▶ [Problem to work on] Transcribe every record without leaving anything out or changing a word.

Collected data entries
+ + + + +

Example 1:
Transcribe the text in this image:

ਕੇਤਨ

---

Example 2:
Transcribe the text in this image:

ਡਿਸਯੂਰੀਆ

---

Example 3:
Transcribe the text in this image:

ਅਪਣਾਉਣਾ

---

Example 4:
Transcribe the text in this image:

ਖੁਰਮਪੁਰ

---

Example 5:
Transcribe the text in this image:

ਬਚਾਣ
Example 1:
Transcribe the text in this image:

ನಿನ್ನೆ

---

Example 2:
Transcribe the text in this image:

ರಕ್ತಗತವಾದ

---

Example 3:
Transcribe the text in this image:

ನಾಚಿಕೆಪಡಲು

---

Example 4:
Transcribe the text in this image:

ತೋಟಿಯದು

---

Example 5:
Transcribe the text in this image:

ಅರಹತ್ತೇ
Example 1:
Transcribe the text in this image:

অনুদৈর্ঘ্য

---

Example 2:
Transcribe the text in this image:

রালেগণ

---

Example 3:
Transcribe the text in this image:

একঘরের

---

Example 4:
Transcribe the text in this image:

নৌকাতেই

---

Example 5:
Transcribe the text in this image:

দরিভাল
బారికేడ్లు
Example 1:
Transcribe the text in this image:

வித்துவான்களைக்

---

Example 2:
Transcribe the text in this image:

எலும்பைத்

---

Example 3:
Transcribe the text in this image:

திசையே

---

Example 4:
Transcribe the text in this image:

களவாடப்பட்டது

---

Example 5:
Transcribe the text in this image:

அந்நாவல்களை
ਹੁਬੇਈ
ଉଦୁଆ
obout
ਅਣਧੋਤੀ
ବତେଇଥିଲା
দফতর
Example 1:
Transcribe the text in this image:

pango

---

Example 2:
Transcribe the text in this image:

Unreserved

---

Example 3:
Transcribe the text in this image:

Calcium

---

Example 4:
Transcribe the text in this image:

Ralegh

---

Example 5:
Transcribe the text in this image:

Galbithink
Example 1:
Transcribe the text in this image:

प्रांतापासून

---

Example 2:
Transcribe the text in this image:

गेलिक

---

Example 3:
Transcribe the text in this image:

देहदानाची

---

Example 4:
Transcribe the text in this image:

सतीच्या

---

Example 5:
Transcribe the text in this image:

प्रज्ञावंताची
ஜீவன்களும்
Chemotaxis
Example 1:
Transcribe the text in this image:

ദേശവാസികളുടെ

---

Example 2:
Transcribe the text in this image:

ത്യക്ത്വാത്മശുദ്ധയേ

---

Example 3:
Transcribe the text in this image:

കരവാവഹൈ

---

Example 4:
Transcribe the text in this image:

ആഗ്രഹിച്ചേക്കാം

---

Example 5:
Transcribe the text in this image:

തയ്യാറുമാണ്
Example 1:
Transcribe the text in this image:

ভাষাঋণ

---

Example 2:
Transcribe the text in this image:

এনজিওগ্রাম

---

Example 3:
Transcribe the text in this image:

+ + + + +

▶ [Result of this exercise]
Example 1:
Transcribe the text in this image:

ਕੇਤਨ

---

Example 2:
Transcribe the text in this image:

ਡਿਸਯੂਰੀਆ

---

Example 3:
Transcribe the text in this image:

ਅਪਣਾਉਣਾ

---

Example 4:
Transcribe the text in this image:

ਖੁਰਮਪੁਰ

---

Example 5:
Transcribe the text in this image:

ਬਚਾਣ
Example 1:
Transcribe the text in this image:

ನಿನ್ನೆ

---

Example 2:
Transcribe the text in this image:

ರಕ್ತಗತವಾದ

---

Example 3:
Transcribe the text in this image:

ನಾಚಿಕೆಪಡಲು

---

Example 4:
Transcribe the text in this image:

ತೋಟಿಯದು

---

Example 5:
Transcribe the text in this image:

ಅರಹತ್ತೇ
Example 1:
Transcribe the text in this image:

অনুদৈর্ঘ্য

---

Example 2:
Transcribe the text in this image:

রালেগণ

---

Example 3:
Transcribe the text in this image:

একঘরের

---

Example 4:
Transcribe the text in this image:

নৌকাতেই

---

Example 5:
Transcribe the text in this image:

দরিভাল
బారికేడ్లు
Example 1:
Transcribe the text in this image:

வித்துவான்களைக்

---

Example 2:
Transcribe the text in this image:

எலும்பைத்

---

Example 3:
Transcribe the text in this image:

திசையே

---

Example 4:
Transcribe the text in this image:

களவாடப்பட்டது

---

Example 5:
Transcribe the text in this image:

அந்நாவல்களை
ਹੁਬੇਈ
ଉଦୁଆ
obout
ਅਣਧੋਤੀ
ବତେଇଥିଲା
দফতর
Example 1:
Transcribe the text in this image:

pango

---

Example 2:
Transcribe the text in this image:

Unreserved

---

Example 3:
Transcribe the text in this image:

Calcium

---

Example 4:
Transcribe the text in this image:

Ralegh

---

Example 5:
Transcribe the text in this image:

Galbithink
Example 1:
Transcribe the text in this image:

प्रांतापासून

---

Example 2:
Transcribe the text in this image:

गेलिक

---

Example 3:
Transcribe the text in this image:

देहदानाची

---

Example 4:
Transcribe the text in this image:

सतीच्या

---

Example 5:
Transcribe the text in this image:

प्रज्ञावंताची
ஜீவன்களும்
Chemotaxis
Example 1:
Transcribe the text in this image:

ദേശവാസികളുടെ

---

Example 2:
Transcribe the text in this image:

ത്യക്ത്വാത്മശുദ്ധയേ

---

Example 3:
Transcribe the text in this image:

കരവാവഹൈ

---

Example 4:
Transcribe the text in this image:

ആഗ്രഹിച്ചേക്കാം

---

Example 5:
Transcribe the text in this image:

തയ്യാറുമാണ്
Example 1:
Transcribe the text in this image:

ভাষাঋণ

---

Example 2:
Transcribe the text in this image:

এনজিওগ্রাম

---

Example 3:
Transcribe the text in this image:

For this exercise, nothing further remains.